Where the point-of-view of the first ninety-percent of the story is fixed closely on Isabella’s perspective, near the end the author moves us out of Isabella’s mind and into that of an omniscient narrator, who tells us what Isabella isn’t aware of: “What Isabella didn’t know was that as they walked back to the hatchery to dig a new hole for the eggs, out of the reach of poachers, the mother turtle would slowly emerge from her birthing trance…” As the narration leaves Isabella, so follows the focus of the piece, which now rests on the plight of the turtle instead. The turtle, we find, will “spend almost an hour covering the empty hole with her flippers…she would do all this in the dark of night, carefully and with love…”

On its own, there’s a terrible sadness to the image of a mother turtle burying an empty nest. But it also completely changes what the story is about. No longer is the plight of Isabella and Billy, and the question of their future together, at the center of the story. By making the narrative switch, the story forces us to ponder how the focus of any narrative by its very nature privileges certain characters over others, and—forgive the pun—buries certain stories in order to give focus to others.
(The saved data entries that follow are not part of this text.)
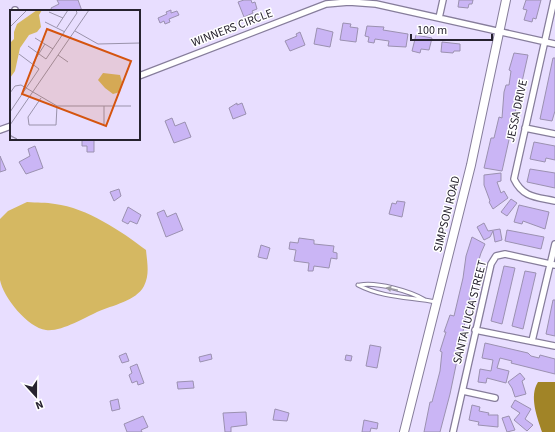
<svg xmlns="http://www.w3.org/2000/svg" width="555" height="432" font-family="'Source Sans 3',sans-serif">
<rect width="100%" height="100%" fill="#e8deff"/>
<path fill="#d5b862" d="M27 202C37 203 46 202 55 204 87 208 121 231 146 250 147 262 150 274 144 286 136 301 113 305 97 312 84 318 61 332 46 330 28 328 3 297 0 280 0 261 0 239 0 219L8 211Z"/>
<path fill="#a18427" d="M538 382H555V432H542C537 417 529 396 538 382Z"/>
<path fill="#cab5f5" stroke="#9b91b0" d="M57 0H78L82 11H52L51 8 59 4Z
M244 0H251L252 3 255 2 257 9 252 11 253 13 244 17 238 2Z
M459 0H473L472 4H469L468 8 458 7Z
M526 0H541L536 19 533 18 532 22 524 20 527 10 523 9Z
M171 10V13L177 11 179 15 169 19 170 22 165 24 164 21 160 23 158 18 167 14 166 12Z
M343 23 351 24 350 27 358 28 356 42 340 40Z
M367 26 384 27 383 30 408 34 406 47 388 46 389 41 375 39 374 43 368 42 369 37 365 36Z
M317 28 333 32 330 47 314 44Z
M300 32 305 45 290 51 285 41 297 36 296 34Z
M416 35 432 38 429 50 421 49 420 53 412 51Z
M442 42 460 44V51H454L453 53 441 52Z
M514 53 528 55 502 171 484 168 491 138H494L499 117 502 118 504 92 506 85H509L511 71 509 70Z
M553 58H555V111L552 121 540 119Z
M237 103V105L242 103 246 114 233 119 229 108Z
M172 118 175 126 185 122 191 137 174 143 165 121Z
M82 139H94V152H87V146H82Z
M534 142 555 146V160L546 158 545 162 530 159Z
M35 146 43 168 26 174 19 162 30 156 28 149Z
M0 156 6 170 0 172Z
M530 169 555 173V188L527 182Z
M501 173V181L497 182 501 193 504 191 508 198 493 209 489 202 490 201 484 185V175Z
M119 189 121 196 114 201 110 192Z
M511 199 517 203 507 216 501 212Z
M397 201 405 202 402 217 389 214 392 203 396 204Z
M519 205 549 212 545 229 523 221 522 224 514 222Z
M128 207 141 215 137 224 130 221 128 224 122 221Z
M164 210 167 217 176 213 183 230 166 237 157 213Z
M484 223 488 231 500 229 502 240 495 242 493 231 490 237 484 240 477 227Z
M507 230 544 237 541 249 505 241Z
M472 237 485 244 481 253 476 269 450 394 440 432H424L430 402H432L440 371 442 352 440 351 446 332H444L450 315 454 316 463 278 466 256Z
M299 238 314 240V244L334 246 333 252 337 253V259L331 258 329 268 314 266 313 271H308L309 263 294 261 296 250 289 249 290 242 298 243Z
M261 245 270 248 267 259 258 257Z
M504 266 515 268 502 324 491 321Z
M525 271 536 273 523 329 512 326Z
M553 300H555V336L546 334Z
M485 343 528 353 531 356 539 358 540 355 555 359V374L511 363 512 361 500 358 497 368 509 371 506 383 487 378 486 383 478 382 480 369 491 371 493 360 482 358Z
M370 345 381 347 377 368 366 366Z
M126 353 129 361 122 363 119 356Z
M211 354 212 359 200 362 199 357Z
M346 355 352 356 351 361 345 360Z
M137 364 144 383 138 385 137 381 132 383 129 375 132 373 130 367Z
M520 373 525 379 522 381 526 394 515 397 512 388 508 382Z
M193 381 194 388 178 389 177 382Z
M118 399 120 409 112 411 110 401Z
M515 400 531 409 525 419 533 425 527 431 514 420 520 413 511 407Z
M472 405 480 407 479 411 489 413 488 415H498V427L478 425 479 422 469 420Z
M275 409 289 413 287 421 273 420Z
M246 412 247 425 231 427V432H225L223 413Z
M143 416 148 427 141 430 142 432H127L124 424Z
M509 416 515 430 507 432 502 418Z
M364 420 378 423 377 429 371 428 370 432H362Z"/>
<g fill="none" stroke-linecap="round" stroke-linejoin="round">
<g stroke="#867d9b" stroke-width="5">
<path id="service" d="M358 285C383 298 410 297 436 302
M360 285C377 282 410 291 425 300"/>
</g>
<g stroke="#867d9b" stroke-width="8">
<path id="minor" d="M554 0 514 179C523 198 537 197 555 201
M15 10V11
M439 18 443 0
M139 76 326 4 349 2 376 4 555 44
M525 128 555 134
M0 130 11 126
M475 330 555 346
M532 341 555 244
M463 391 495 398
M453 432 491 264 496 256 505 254 555 265"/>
</g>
<g stroke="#867d9b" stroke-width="10">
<path id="secondary" d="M404 432 471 165 506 0"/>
</g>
<use href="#service" stroke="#fff" stroke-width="3"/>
<use href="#minor" stroke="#fff" stroke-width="5.5"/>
<use href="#secondary" stroke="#fff" stroke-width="8"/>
</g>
<defs><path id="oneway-solid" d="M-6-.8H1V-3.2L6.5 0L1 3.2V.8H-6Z"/></defs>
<use fill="#9d9ca1" href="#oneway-solid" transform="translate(392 289) rotate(-167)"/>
<g text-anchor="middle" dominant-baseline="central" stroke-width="3" stroke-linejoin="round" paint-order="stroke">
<g font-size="12" fill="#26222e" stroke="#fff">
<text transform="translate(232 28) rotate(-21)">WINNERS CIRCLE</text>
<text transform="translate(517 111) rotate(-78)">JESSA DRIVE</text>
<text transform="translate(447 214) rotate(-76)">SIMPSON ROAD</text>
<text transform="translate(470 312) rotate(-76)">SANTA LUCIA STREET</text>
</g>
</g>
<g transform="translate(10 10)">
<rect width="130" height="130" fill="#e8deff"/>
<path d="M27 0H32L29 5 31 17 27 22 19 25 10 38 5 61 0 68V33L4 29V22L7 14ZM93 63 110 65 112 72 110 82 103 84 95 78 88 70Z" fill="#d5b862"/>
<path fill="none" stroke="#9a93ab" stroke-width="1" d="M39 2 53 8M35 12 55 22M0 17 17 0M47 17 58 0M65 21 88 34 130 33M25 28 43 39M18 36 36 49 67 3 66 0M48 45 58 52M23 53 35 34M0 83 5 76 11 75 47 96H121M31 88 18 107 19 115H46L47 96M0 102 29 59 9 44M94 114V96M0 115 79 0M0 125 7 129 0 126M62 130H76"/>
<path fill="#d5540f" fill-opacity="0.15" stroke="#d5540f" stroke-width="2" d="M37 19 121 51 96 116 12 84Z"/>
<rect width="130" height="130" fill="none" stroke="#26222e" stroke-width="2"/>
</g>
<g transform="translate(36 396) rotate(159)" stroke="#ffffff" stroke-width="3" paint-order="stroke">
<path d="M0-3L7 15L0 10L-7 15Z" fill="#26222e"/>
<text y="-6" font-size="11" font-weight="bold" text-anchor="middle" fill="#26222e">N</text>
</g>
<path d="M411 34v6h81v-6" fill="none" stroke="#26222e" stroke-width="2"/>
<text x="417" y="34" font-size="12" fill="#26222e" stroke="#ffffff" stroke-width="3" paint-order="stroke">100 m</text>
</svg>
We all want resolution, and I wanted to know what would happen to the plight of Isabella and Billy’s relationship. But when the shape of the story changed, I found myself asking much different questions: Which narrative thread should be given center stage? The plight the two lovers, the plight of this particular mother turtle, or—now that you mention it—the plight of the leatherback turtle species as a whole?

It’s a difficult question. A tragic one, really, with no easy answers. These sort of ponderings—the nature of conservation and its unintended consequences, the nature of character privilege and its unintended consequences—could easily be the topics of a novel (Ann Patchett’s State of Wonder comes to mind). But with a novel, or even a longer story, I don’t know an author could as easily get away with not resolving the original arc. Editors, and readers for that matter, might not be satisfied—perhaps in part because they’ve invested more time and energy into the characters.

Certain lengths of stories lend themselves to certain shapes. The brevity of “Night Island” allows the piece to still be satisfying while not tying up the various threads in traditional ways. The unconventional shape allows the story greater resonance than it might have had otherwise.

*Note: Mary Helen Specht’s debut novel, Migratory Animals, was published by Harper Perennial on January 20th.